SPECULATORS DRIVE DOWN BAHT
CURRENCY SINKS BELOW 38 TO DOLLAR

Regional negative sentiment has lured foreign investors back into a speculative foray against asian currencies in both offshore spot and swap markets, forcing the baht down to Bt38 yesterday-its lowest level in four months. " I would call this a speculative game" said Satiah Tantanasarit, senior vice president of DBS Thai Danu Bank.

He explained that investors have resumed a speculative approach by borrowing the baht in the offshore swap market for US dollar purchases in the spot market. Other currencies have already experienced the same phenomenon.

Dealers said speculative activities led by US funds continue to undermine Asian currencies yesterday, with the baht falling to 37.93-38 against the US dollar from Bt 37.78 at the previous close and the Philippine peso declining to 39.15 pesos. The greenback held below Bt 37.92 most of the day, but a spate of buying at the end of the trading day, when local sellers were inactive, pushed the dollar up to its high at the close in very thin trading volume. "I believed that this was for speculative reasons," a local dealer said.

The plunge in the Indonesian rupiah was the most spectacular in a series of regional currency sell-offs. In hectic trading between Monday's Asian close and late yesterday morning, the rupiah crashed a massive 13 percent. Dealers reckoned that volumes of over US$1 billion had been transacted in just a day and a half, pushing the greenback to a two month high at 8,100 rupiah.

Satian noted that the demand for offshore baht was relatively high reflecting a significant rise in swap rates. Yesterday, the implied one month baht yield rose to 6.6 percent from 3.5 percent in early July while that for three and 12 months jumped to 7.3 percent and 8.5 percent, respectively.

Over the last week, the implied one month rupiah yield had also surged, to reach 16.5 percent late yesterday morning, from around 12.8 percent a week previously. Over the same period, the three-month implied yield has risen to 18.4 percent from 13.6 percent. To Satian, speculative dollar buying is expected to push the baht to break the Bt38 level in the near future to hover around 38.20 against the US dollar before heavy profit takings would then set in.

Adisak Teeramesvanich, senior dealer of Citibank in Bangkok, said that persistent fears over a US interest rate hike, ongoing tensions between China and Taiwan, and the prospects of a Chinese yuan devaluation early next year have fuelled offshore investors to unload their regional currencies holdings into the greenback.

In Indonesia, investor sentiment has been badly hit by revelations that 546 billion rupiah was transferred illegally from Bank Bali to a company controlled by the deputy treasurer of the ruling Golkar party. Dealers in Jakarta said that Bank Indonesia official's confirmation that around US$400 million of banks' offshore debts will mature on August 25 was also one factor behind dollar/rupiah demand, propelling the rupiah lower.

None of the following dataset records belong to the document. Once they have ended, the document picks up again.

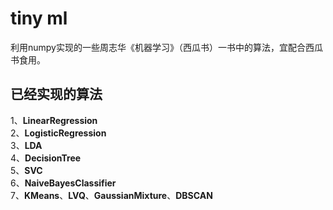 # tiny ml
利用numpy实现的一些周志华《机器学习》（西瓜书）一书中的算法，宜配合西瓜书食用。
## 已经实现的算法
1、**LinearRegression**  
2、**LogisticRegression**  
3、**LDA**  
4、**DecisionTree**  
5、**SVC**  
6、**NaiveBayesClassifier**  
7、**KMeans**、**LVQ**、**GaussianMixture**、**DBSCAN**
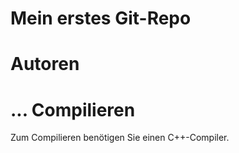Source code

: Mein erstes Git-Repo
====================
Autoren
=======
...
Compilieren
===========
Zum Compilieren benötigen Sie einen C++-Compiler.
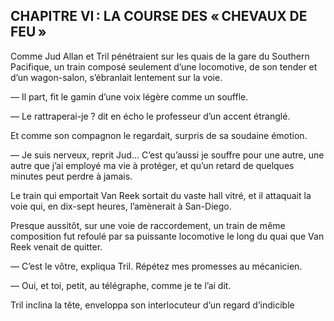 
## CHAPITRE VI : LA COURSE DES « CHEVAUX DE FEU »

Comme Jud Allan et Tril pénétraient sur les quais de la gare du Southern
Pacifique, un train composé seulement d’une locomotive, de son tender et
d’un wagon-salon, s’ébranlait lentement sur la voie.

— Il part, fit le gamin d’une voix légère comme un souffle.

— Le rattraperai-je ? dit en écho le professeur d’un accent étranglé.

Et comme son compagnon le regardait, surpris de sa soudaine émotion.

— Je suis nerveux, reprit Jud… C’est qu’aussi je souffre pour une autre,
une autre que j’ai employé ma vie à protéger, et qu’un retard de quelques
minutes peut perdre à jamais.

Le train qui emportait Van Reek sortait du vaste hall vitré, et il attaquait
la voie qui, en dix-sept heures, l’amènerait à San-Diego.

Presque aussitôt, sur une voie de raccordement, un train de même composition fut refoulé par sa puissante locomotive le long du quai que Van Reek venait de quitter.

— C’est le vôtre, expliqua Tril. Répétez mes promesses au mécanicien.

— Oui, et toi, petit, au télégraphe, comme je te l’ai dit.

Tril inclina la tête, enveloppa son interlocuteur d’un regard d’indicible
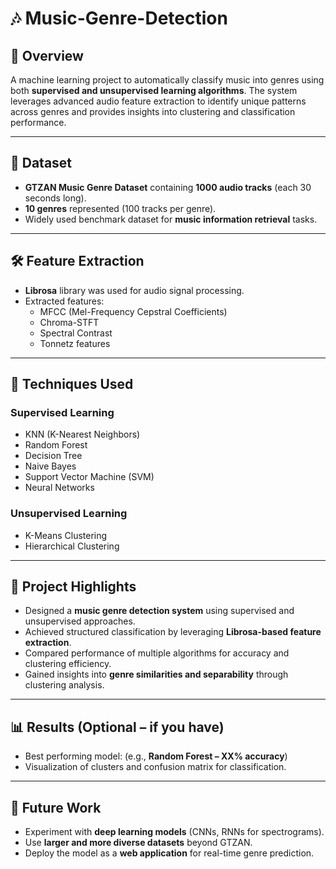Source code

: # 🎶 Music-Genre-Detection  

## 📌 Overview  
A machine learning project to automatically classify music into genres using both **supervised and unsupervised learning algorithms**. The system leverages advanced audio feature extraction to identify unique patterns across genres and provides insights into clustering and classification performance.  

---

## 📂 Dataset  
- **GTZAN Music Genre Dataset** containing **1000 audio tracks** (each 30 seconds long).  
- **10 genres** represented (100 tracks per genre).  
- Widely used benchmark dataset for **music information retrieval** tasks.  

---

## 🛠️ Feature Extraction  
- **Librosa** library was used for audio signal processing.  
- Extracted features:  
  - MFCC (Mel-Frequency Cepstral Coefficients)  
  - Chroma-STFT  
  - Spectral Contrast  
  - Tonnetz features  

---

## 🤖 Techniques Used  
### Supervised Learning  
- KNN (K-Nearest Neighbors)  
- Random Forest  
- Decision Tree  
- Naive Bayes  
- Support Vector Machine (SVM)  
- Neural Networks  

### Unsupervised Learning  
- K-Means Clustering  
- Hierarchical Clustering  

---

## 🚀 Project Highlights  
- Designed a **music genre detection system** using supervised and unsupervised approaches.  
- Achieved structured classification by leveraging **Librosa-based feature extraction**.  
- Compared performance of multiple algorithms for accuracy and clustering efficiency.  
- Gained insights into **genre similarities and separability** through clustering analysis.  

---

## 📊 Results (Optional – if you have)  
- Best performing model: (e.g., **Random Forest – XX% accuracy**)  
- Visualization of clusters and confusion matrix for classification.  

---

## 🔮 Future Work  
- Experiment with **deep learning models** (CNNs, RNNs for spectrograms).  
- Use **larger and more diverse datasets** beyond GTZAN.  
- Deploy the model as a **web application** for real-time genre prediction.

Despite a sharp plunge in the rupiah, the governor of Indonesia's central bank, Syahril Sabirin, was quoted as saying by Agence France Presse that it had ruled out intervention to shore up the diving rupiah and expressed optimism that its weakness was only temporary. " If the rupiah weakens over 7,000 (to a dollar), it is clearly not realistic... I am certain it won't last long,' Syabirin told the news service. "Is there any need for intervention ?.. No, the Bank Indonesia has not so far and will not intervene," Syabirin said, adding the rupiah current downturn would not last a week.